• PASSAGE:
Monday, September 28, 2015

When Hate Comes to Town

A face of Vallejo: local musician
David Meletiche El and his son.
   I live in what can be considered a medium-sized town in the San Francisco Bay area. With a population of about 115,000 Vallejo is a town with a lot of history: we were once the capital of California (1851-1852), the home of Mare Island Naval Shipyard (MINSY), and, More recently, a well-publicized bankruptcy. For most of its life, Vallejo was a "company" town for the shipyard, and when MINSY closed in 1996, the town nearly dried up and blew away. It's now primarily a bedroom community for the East Bay and San Francisco, and is known for it's usually glorious weather (not too much fog, and a nice afternoon sea breeze) and affordable housing. We've lived here more than 20 years, and it's pretty safe to say that we've put down roots.

• COLLECTED MATERIAL:
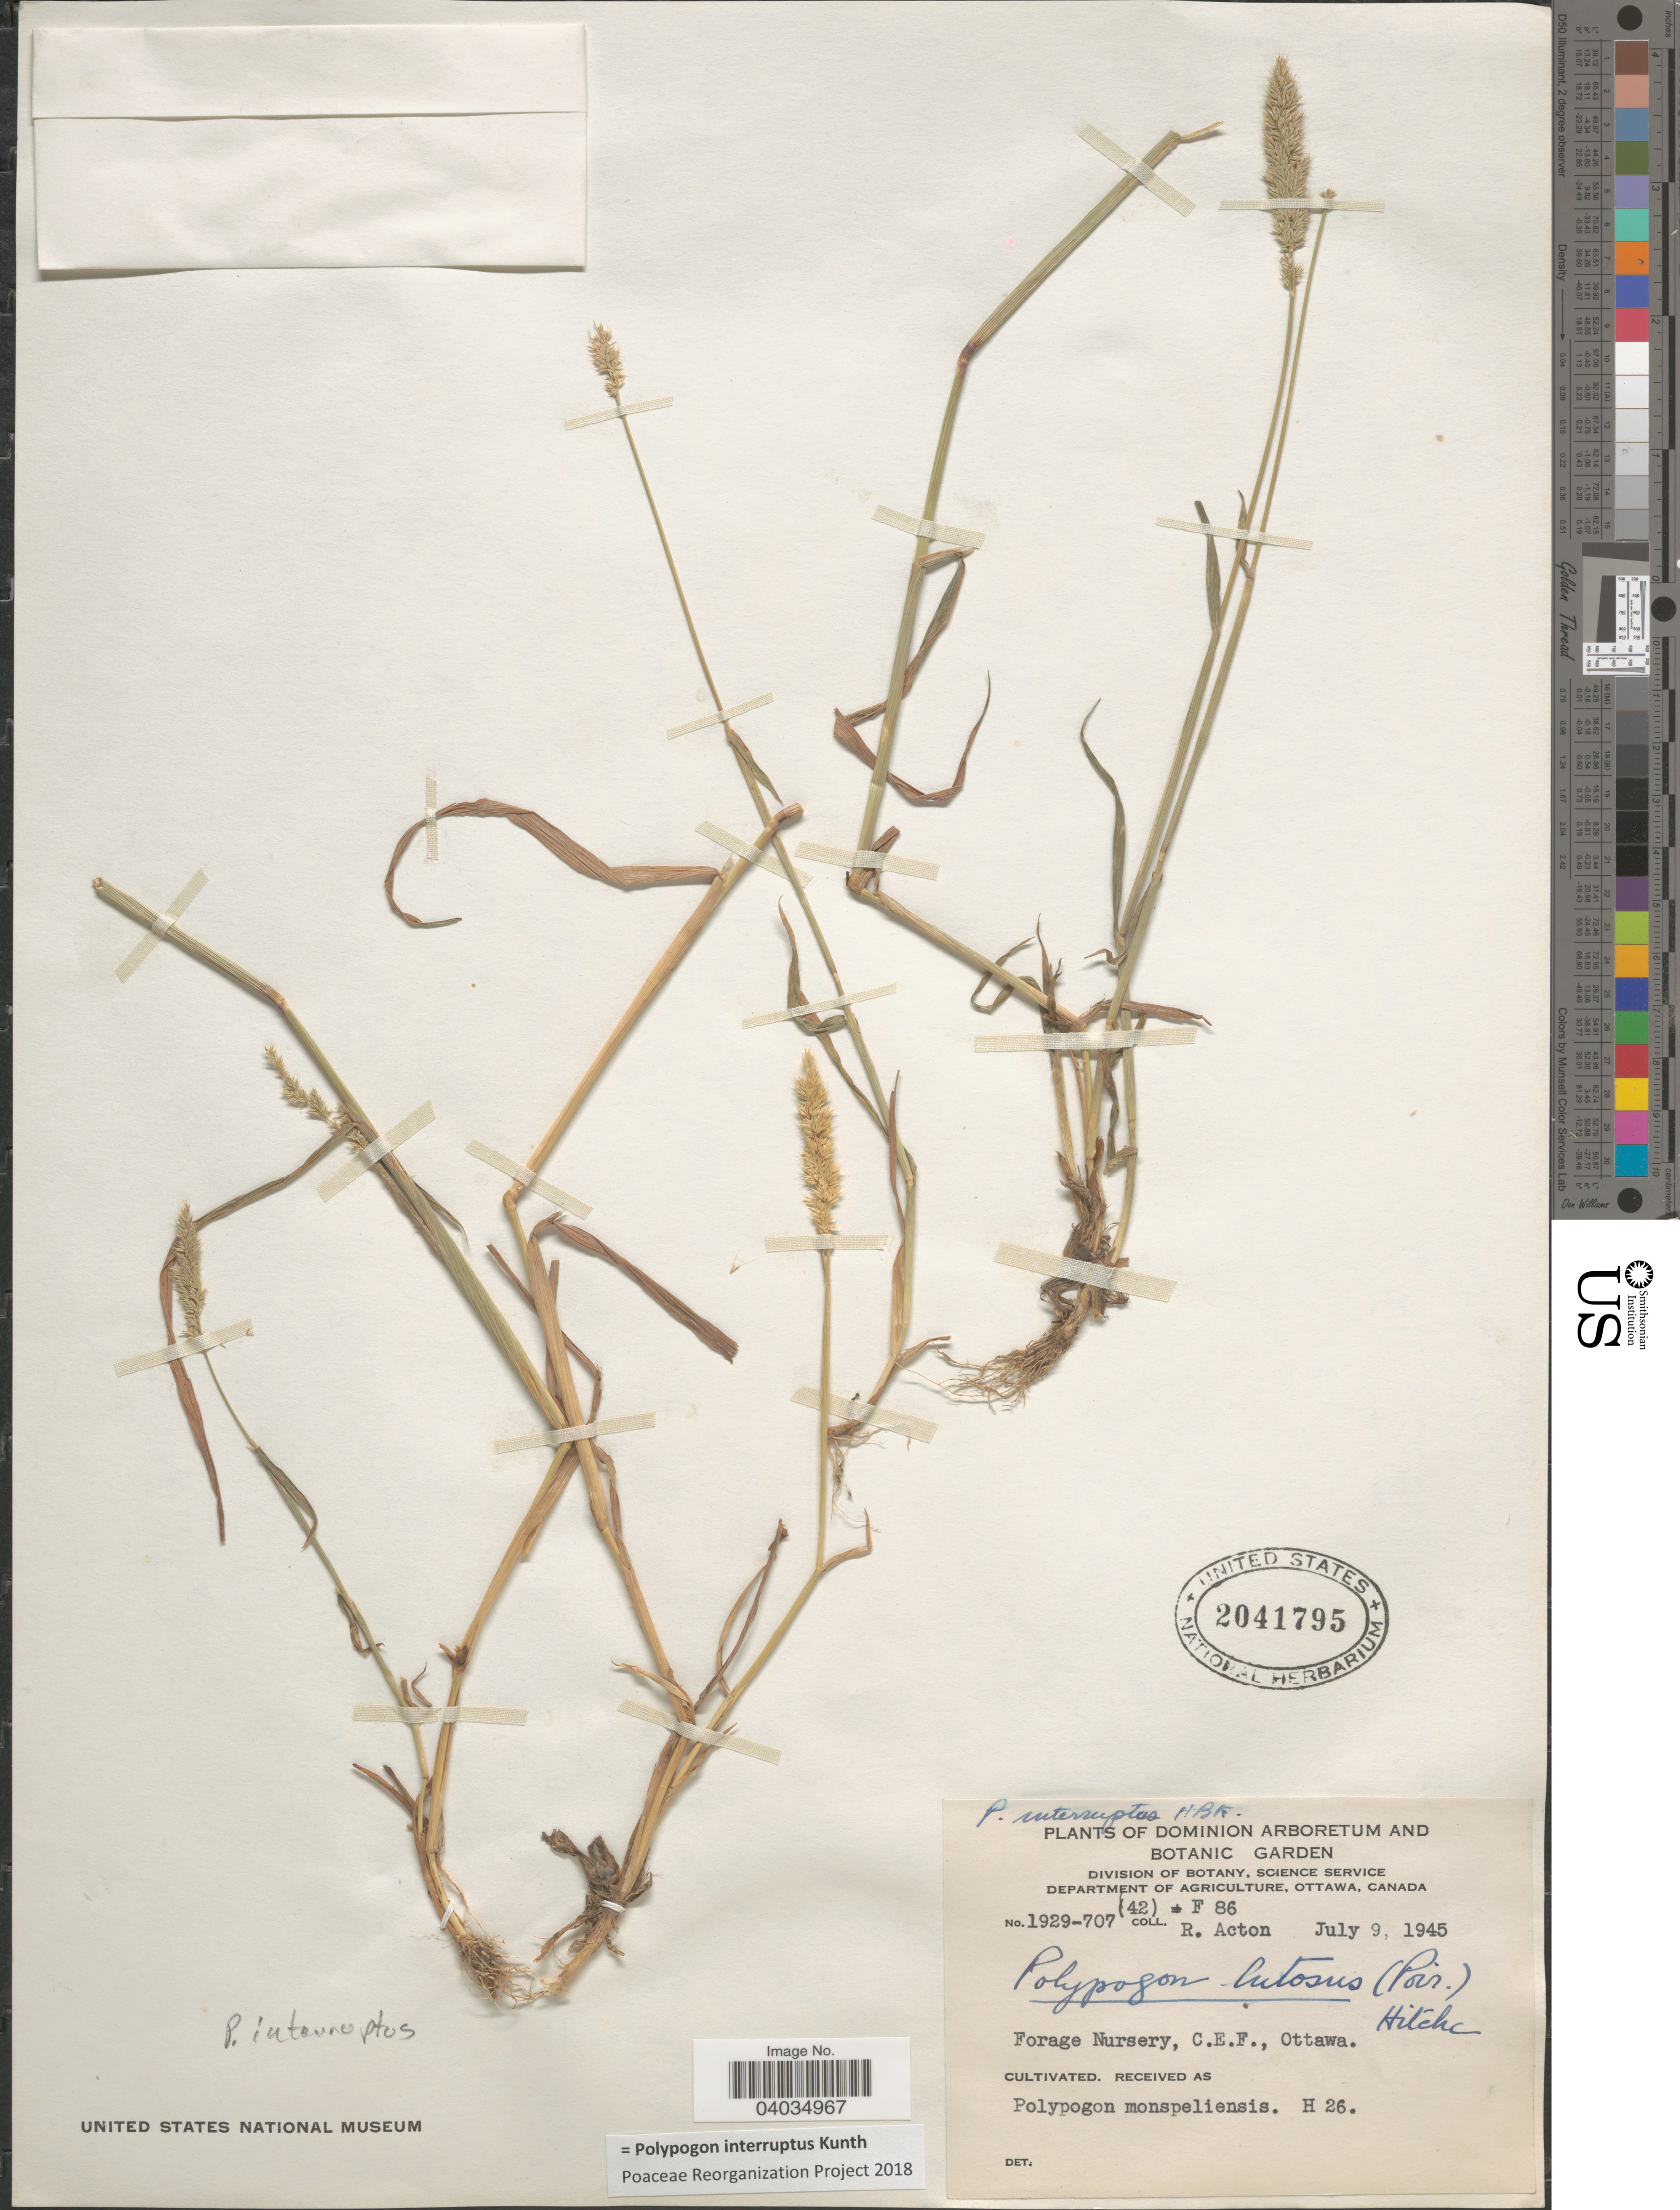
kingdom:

• REQUEST A: According to the passage about Vallejo, in what year did Mare Island Naval Shipyard close?
• REQUEST B: List the points of Vallejo's history that the passage about Vallejo names.
• REQUEST C: Carry on the passage about Vallejo, starting after its last sentence.

• EXERCISE ANSWER A: 1996

• EXERCISE ANSWER B:
- It was once the capital of California (1851-1852).
- It was the home of Mare Island Naval Shipyard (MINSY).
- More recently, it had a well-publicized bankruptcy.

• EXERCISE ANSWER C:
   One thing that Vallejo has is a successful Saturday farmers' market. Occupying two blocks of Georgia Street (Vallejo's "main street") on Saturday mornings, the farmers' market is more than just a place to find nice organic produce, toothsome baked goods, and fresh oysters--it's a social institution. Local organizations set up booths among the purveyors of eggs, honey, and radishes, and there's nearly as much political activity as there is commercial activity. Everybody in Vallejo goes to the farmers' market on Saturday, and it's common to run into friends, neighbors, and (in my case) former students. It's a mellow place, and a nice way to spend a Saturday morning before jumping into the bustle of errand-running that normally fills my Saturdays.
When Hate comes to Vallejo,
Love goes to the Saturday Farmers' Market.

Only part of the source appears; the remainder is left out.